Joseph's main piece of legislation was the abolition (1781) of serfdom and feudal dues; he also enabled tenants to acquire their own lands from the nobles for moderate fees and allowed peasants to marry whom they wished and to change their domicile. Joseph founded numerous hospitals, insane asylums, poorhouses, and orphanages; he opened parks and gardens to the public; and he legislated to provide free food and medicine for the indigent. In judicial affairs Joseph liberalized the civil and criminal law codes, abolishing torture altogether and removing the death penalty.
Opposition and Failure
In fiscal matters Joseph was influenced by the physiocrats. He ordered a general reassessment of land preparatory to the imposition of a single land tax. This reform met with widespread opposition. Still more unpopular, however, was his attempt to abrogate local governments, customs, and privileges in his far-flung and multilingual dominions, which he divided into 13 circles centrally administered from Vienna. He even sought to impose German as the sole official language; a multilingual administration seemed irrational to him.
Revolts broke out in Hungary and in the Austrian Netherlands (see Netherlands, Austrian and Spanish); these were subsequently halted during the reign of Leopold II, Joseph's brother and successor, who rescinded Joseph's reforms in these lands. Most of Joseph's reforms did not outlive him. His failure to make them permanent was largely caused by his lack of diplomacy, by his untimely death, by the reaction produced by the French Revolution, and by his unsuccessful foreign policy. Moreover, his scattered and varied lands offered poor conditions for reform.
Joseph's plan to annex Bavaria to Austria and thus to consolidate his state was frustrated in the War of the Bavarian Succession (1778–79); his project to exchange the Austrian Netherlands for Bavaria was thwarted (1785) by King Frederick II of Prussia, who formed the Fürstenbund [princes' league] for that purpose. Joseph allied himself with Czarina Catherine II of Russia (whom he accompanied incognito on her Crimean journey), hoping to share in the spoils of the Ottoman Empire. Austria joined Russia in the war of 1787–92 against the Ottoman Empire, but was unsuccessful.

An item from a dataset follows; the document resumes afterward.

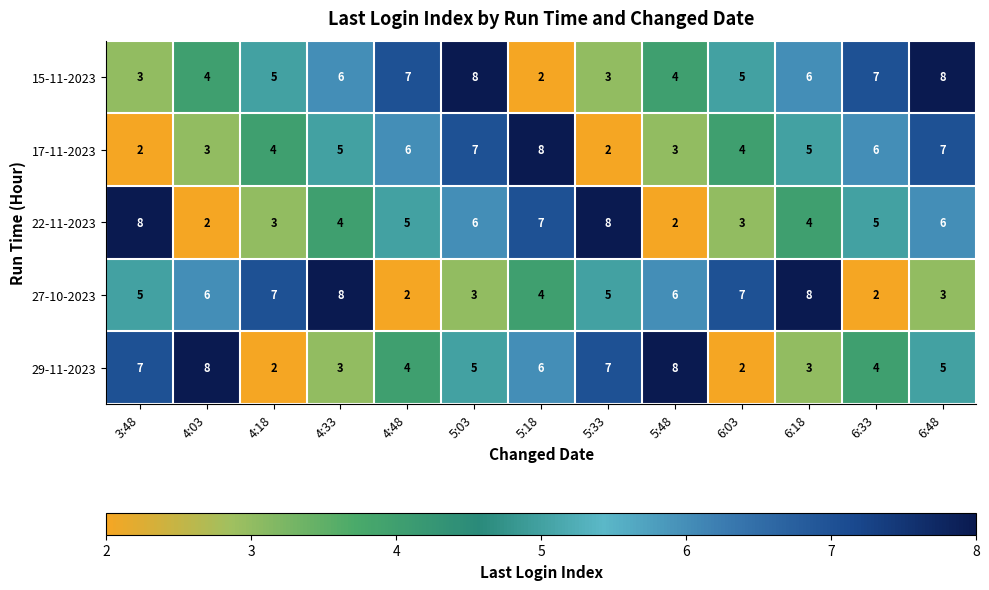

Which series changed the most between 5:18 and 6:48?

15-11-2023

Obsessed with his social responsibility, Joseph found only occasional time to interest himself in any but the utilitarian arts. With the exception of the pliable Kaunitz, Joseph's ministers found it difficult to collaborate with him. Joseph was hated and ridiculed by the clergy and nobles, but he was the idol of the common people. Judgments on Joseph II vary widely, but it is certain that he left a socially freer state on his death than he had found on his accession.
See S. K. Padover, The Revolutionary Emperor, Joseph II (rev. ed. 1967); P. P. Bernard, Joseph II (1968); D. E. D. Beales, Joseph II (2 vol., 1987–2009).